Klobürste auf einer Mauer in Hamburg-Altona. Bild: Doris Antony/CC-BY-3.0

Während in Hamburg Geflüchtete in Zelten, Holzbaracken, maroden Hallen und Containeranlagen untergebracht sind, sie mangelhaft ernährt werden, ihre medizinische Versorgung so katastrophal ist, dass in dem Fall eines kürzlich verstorbenen Babys die Staatsanwaltschaft gegen die zuständigen Behörden wegen Fahrlässigkeit ermittelt, der Senat es nicht für leistbar hält, die für den Winter bereitgestellten Notunterkünfte für Obdachlose auch tagsüber offen zu halten, und auch an vielen anderen Ecken und Enden angeblich das Geld fehlt, trafen sich rund 400 Gäste - alles was Rang und Namen hat –, um an einer 132 Meter langen Festtafel, dekoriert mit 48 Silber-Aufsätzen und 42 Silberleuchtern, fürstlich zu schlemmen.

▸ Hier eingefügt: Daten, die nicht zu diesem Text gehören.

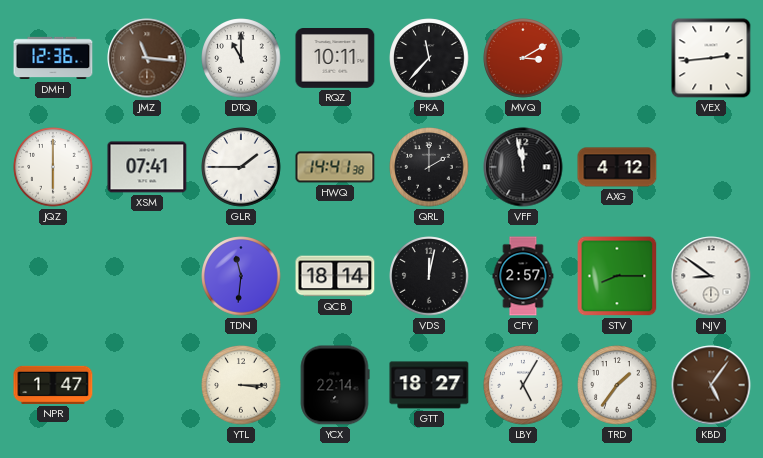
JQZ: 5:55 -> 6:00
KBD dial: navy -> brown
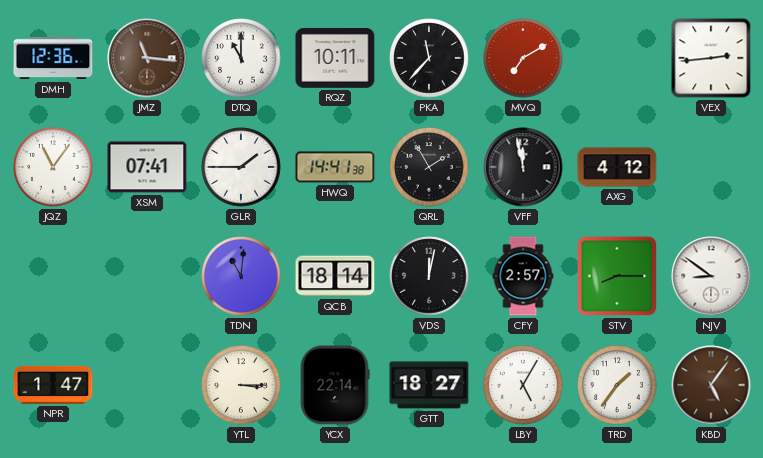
MVQ: 3:10 -> 7:10
JQZ: 6:00 -> 11:06
QRL: 2:00 -> 1:55
TDN: 11:31 -> 11:01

Allein das Putzen des silbernen Tafelbestecks nahm mehr als eine Woche in Anspruch. Im Einsatz waren 10 Ratsdiener, 12 Sicherheitskräfte, 10 Reinigungskräfte, 16 Köchinnen und Köche, 118 Kellner sowie 5 Polizeischuüler in alten Gala-Uniformen als "lebendiger Schmuck". Geladen waren auch die Fraktionen in der Hamburgischen Bürgerschaft. Lediglich Die Linke verzichtete auf dieses Privileg – mit Hinweis darauf, wofür das Geld sinnvoller hätte ausgegeben werden können.

Beim G-20-Gipfel, der für Juli 2017 geplant ist, werden mindestens 6.000 Gäste sowie die Regierungschefinnen und -chefs von 19 Industrie- und Schwellenländern, darunter die USA und Russland, sowie die EU erwartet. Plus dem Chef der Zentralbank und weitere für wichtig erachtete Persönlichkeiten. Auf dem Gipfel wird über drängende ökonomische Probleme gesprochen – aktuell auch über das Flüchtlingsproblem. Der letzte G-20-Gipfel fand im November 2015 im türkischen Antalya statt, der nächste ist für September in China geplant. Traditionell sind diese Veranstaltungen von Protesten begleitet.

Für Scholz wäre der Gipfel probates Mittel, um den Schock über das Ergebnis des Volksentscheids zur Bewerbung als Austragungsort für Olympia 2024 zu kompensieren: überraschend hatte die Mehrheit der Teilnehmenden dagegen gestimmt. So soll dann wenigstens das für Olympia erarbeitete Sicherheitskonzept zum Tragen kommen. Laut Hamburger Abendblatt sollen 9.000 Polizeibeamte zum Einsatz kommen. Für die Kosten werden "mehrere hundert Millionen Euro" veranschlagt. Demnach sind Empfänge an "repräsentativen Orten" wie der Elbphilharmonie geplant. Das wirft die Frage auf, seit wann Baustellen als "repräsentative Orte" gelten?